» **Opdracht**:
Door welke justitiële autoriteit en op welke datum is het Europees aanhoudingsbevel uitgevaardigd volgens de uitspraak over de overlevering?

ECLI:NL:RBAMS:2025:7820

Rechtbank Amsterdam

Datum uitspraak
16 oktober 2025
Publicatiedatum
23 oktober 2025
Zaaknummer
13-216446-25 (EAB I)
Instantie
Rechtbank Amsterdam
Type
Uitspraak
Procedures
  • Eerste en enige aanleg
Vindplaatsen
  • Rechtspraak.nl
AI samenvatting door LexboostAutomatisch gegenereerd

Overlevering op basis van Europees Aanhoudingsbevel met betrekking tot een Poolse opgeëiste persoon

In deze zaak heeft de Rechtbank Amsterdam op 16 oktober 2025 uitspraak gedaan over de overlevering van een Poolse opgeëiste persoon op basis van een Europees Aanhoudingsbevel (EAB). Het EAB, uitgevaardigd door de regionale rechtbank in Poznań op 18 februari 2019, verzoekt om de aanhouding en overlevering van de opgeëiste persoon, die in Polen is geboren en daar verblijft. De rechtbank heeft de behandeling van het EAB op verschillende zittingen, waaronder op 16 september, 23 september en 8 oktober 2025, geschorst en hervat, waarbij de opgeëiste persoon steeds bijgestaan werd door zijn raadsman, mr. J.W. Ebbink, en een tolk in de Poolse taal. De rechtbank heeft vastgesteld dat de opgeëiste persoon niet in persoon is verschenen bij het proces dat leidde tot het vonnis van 30 april 2013, maar dat hij wel op de hoogte was van de zitting. De rechtbank heeft de weigeringsgronden van artikel 12 en artikel 6a van de Overleveringswet verworpen, omdat niet is aangetoond dat de opgeëiste persoon vijf jaar ononderbroken rechtmatig in Nederland heeft verbleven. De rechtbank concludeert dat het EAB voldoet aan de eisen van de Overleveringswet en dat er geen weigeringsgronden zijn die aan de overlevering in de weg staan. De rechtbank staat daarom de overlevering toe.

Uitspraak

RECHTBANK AMSTERDAM

INTERNATIONALE RECHTSHULPKAMER

Parketnummer: 13-216446-25 (EAB I)
Datum uitspraak: 16 oktober 2025
UITSPRAAK
op de vordering van 7 augustus 2025 van de officier van justitie bij deze rechtbank tot het in behandeling nemen van een Europees aanhoudingsbevel (EAB). [1]
Dit EAB is uitgevaardigd op 18 februari 2019 door
the Regional Court in Poznań, Polen, (hierna: de uitvaardigende justitiële autoriteit) en strekt tot de aanhouding en overlevering van:
[de opgeëiste persoon] ,
geboren op [geboortedag] 1970 te [geboorteplaats] (Polen),
verblijvende op het adres:
[verblijfadres] ,
hierna ‘de opgeëiste persoon’.

1.Procesgang

De zitting van 16 september 2025
De behandeling van het EAB is aangevangen op de zitting van 16 september 2025, in aanwezigheid van mr. K. van der Schaft, officier van justitie. De opgeëiste persoon is verschenen en is bijgestaan door zijn raadsman, mr. J.W. Ebbink, advocaat in Haarlem, en door een tolk in de Poolse taal.

» **Aangeleverde lijst**:
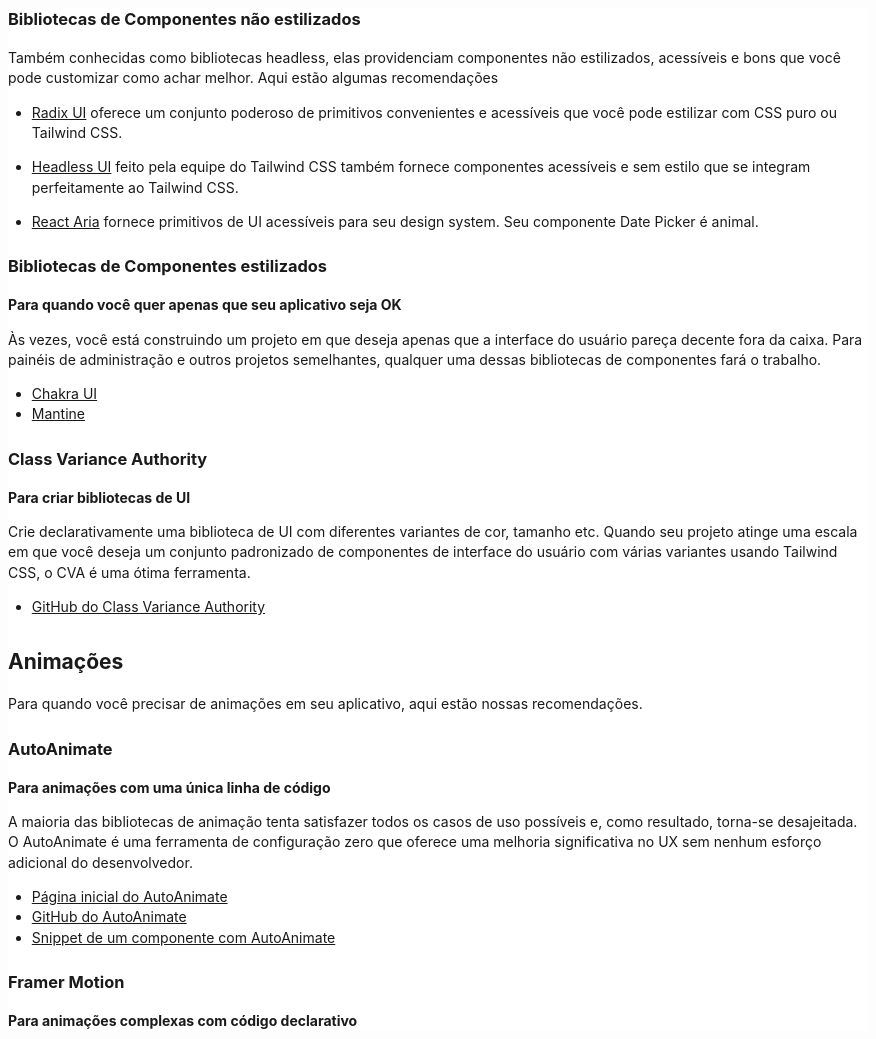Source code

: ### Bibliotecas de Componentes não estilizados

Também conhecidas como bibliotecas headless, elas providenciam componentes não estilizados, acessíveis e bons que você pode customizar como achar melhor. Aqui estão algumas recomendações

- [Radix UI](https://www.radix-ui.com/) oferece um conjunto poderoso de primitivos convenientes e acessíveis que você pode estilizar com CSS puro ou Tailwind CSS.

- [Headless UI](https://headlessui.com/) feito pela equipe do Tailwind CSS também fornece componentes acessíveis e sem estilo que se integram perfeitamente ao Tailwind CSS.

- [React Aria](https://react-spectrum.adobe.com/react-aria/) fornece primitivos de UI acessíveis para seu design system. Seu componente Date Picker é animal.

### Bibliotecas de Componentes estilizados

**Para quando você quer apenas que seu aplicativo seja OK**

Às vezes, você está construindo um projeto em que deseja apenas que a interface do usuário pareça decente fora da caixa. Para painéis de administração e outros projetos semelhantes, qualquer uma dessas bibliotecas de componentes fará o trabalho.

- [Chakra UI](https://chakra-ui.com)
- [Mantine](https://mantine.dev)

### Class Variance Authority

**Para criar bibliotecas de UI**

Crie declarativamente uma biblioteca de UI com diferentes variantes de cor, tamanho etc. Quando seu projeto atinge uma escala em que você deseja um conjunto padronizado de componentes de interface do usuário com várias variantes usando Tailwind CSS, o CVA é uma ótima ferramenta.

- [GitHub do Class Variance Authority](https://github.com/joe-bell/cva)

## Animações

Para quando você precisar de animações em seu aplicativo, aqui estão nossas recomendações.

### AutoAnimate

**Para animações com uma única linha de código**

A maioria das bibliotecas de animação tenta satisfazer todos os casos de uso possíveis e, como resultado, torna-se desajeitada. O AutoAnimate é uma ferramenta de configuração zero que oferece uma melhoria significativa no UX sem nenhum esforço adicional do desenvolvedor.

- [Página inicial do AutoAnimate](https://auto-animate.formkit.com/)
- [GitHub do AutoAnimate](https://github.com/formkit/auto-animate)
- [Snippet de um componente com AutoAnimate](https://gist.github.com/hwkr/3fdea5d7f609b98c162e5325637cf3cb)

### Framer Motion

**Para animações complexas com código declarativo**
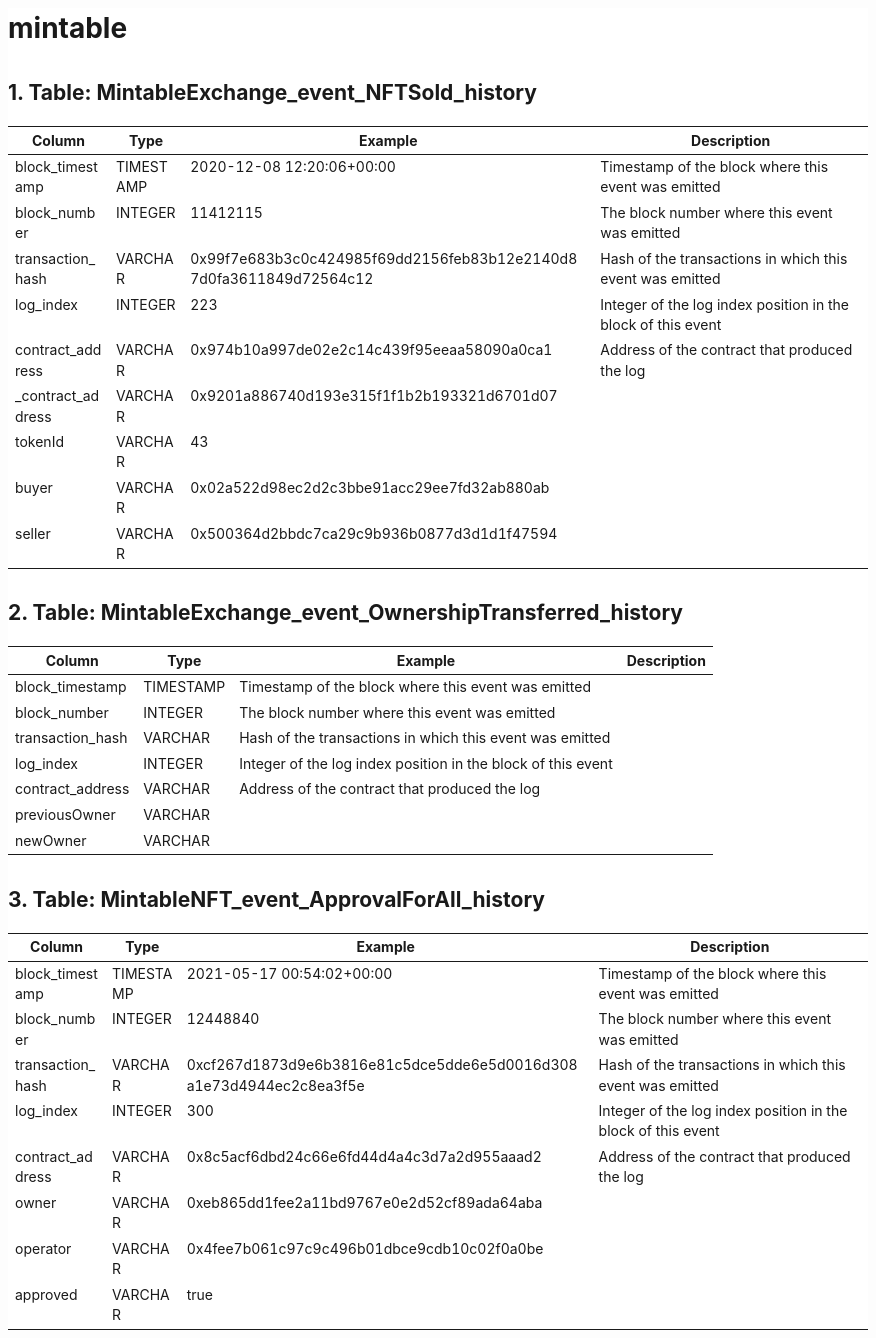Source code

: # mintable

## 1. Table: MintableExchange\_event\_NFTSold\_history

| Column              | Type      | Example                                                            | Description                                                  |
| ------------------- | --------- | ------------------------------------------------------------------ | ------------------------------------------------------------ |
| block\_timestamp    | TIMESTAMP | 2020-12-08 12:20:06+00:00                                          | Timestamp of the block where this event was emitted          |
| block\_number       | INTEGER   | 11412115                                                           | The block number where this event was emitted                |
| transaction\_hash   | VARCHAR   | 0x99f7e683b3c0c424985f69dd2156feb83b12e2140d87d0fa3611849d72564c12 | Hash of the transactions in which this event was emitted     |
| log\_index          | INTEGER   | 223                                                                | Integer of the log index position in the block of this event |
| contract\_address   | VARCHAR   | 0x974b10a997de02e2c14c439f95eeaa58090a0ca1                         | Address of the contract that produced the log                |
| \_contract\_address | VARCHAR   | 0x9201a886740d193e315f1f1b2b193321d6701d07                         |                                                              |
| tokenId             | VARCHAR   | 43                                                                 |                                                              |
| buyer               | VARCHAR   | 0x02a522d98ec2d2c3bbe91acc29ee7fd32ab880ab                         |                                                              |
| seller              | VARCHAR   | 0x500364d2bbdc7ca29c9b936b0877d3d1d1f47594                         |                                                              |

## 2. Table: MintableExchange\_event\_OwnershipTransferred\_history

| Column            | Type      | Example                                                      | Description |
| ----------------- | --------- | ------------------------------------------------------------ | ----------- |
| block\_timestamp  | TIMESTAMP | Timestamp of the block where this event was emitted          |             |
| block\_number     | INTEGER   | The block number where this event was emitted                |             |
| transaction\_hash | VARCHAR   | Hash of the transactions in which this event was emitted     |             |
| log\_index        | INTEGER   | Integer of the log index position in the block of this event |             |
| contract\_address | VARCHAR   | Address of the contract that produced the log                |             |
| previousOwner     | VARCHAR   |                                                              |             |
| newOwner          | VARCHAR   |                                                              |             |

## 3. Table: MintableNFT\_event\_ApprovalForAll\_history

| Column            | Type      | Example                                                            | Description                                                  |
| ----------------- | --------- | ------------------------------------------------------------------ | ------------------------------------------------------------ |
| block\_timestamp  | TIMESTAMP | 2021-05-17 00:54:02+00:00                                          | Timestamp of the block where this event was emitted          |
| block\_number     | INTEGER   | 12448840                                                           | The block number where this event was emitted                |
| transaction\_hash | VARCHAR   | 0xcf267d1873d9e6b3816e81c5dce5dde6e5d0016d308a1e73d4944ec2c8ea3f5e | Hash of the transactions in which this event was emitted     |
| log\_index        | INTEGER   | 300                                                                | Integer of the log index position in the block of this event |
| contract\_address | VARCHAR   | 0x8c5acf6dbd24c66e6fd44d4a4c3d7a2d955aaad2                         | Address of the contract that produced the log                |
| owner             | VARCHAR   | 0xeb865dd1fee2a11bd9767e0e2d52cf89ada64aba                         |                                                              |
| operator          | VARCHAR   | 0x4fee7b061c97c9c496b01dbce9cdb10c02f0a0be                         |                                                              |
| approved          | VARCHAR   | true                                                               |                                                              |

» **Uitwerking**:
Het is uitgevaardigd door the Regional Court in Poznań, Polen, op 18 februari 2019.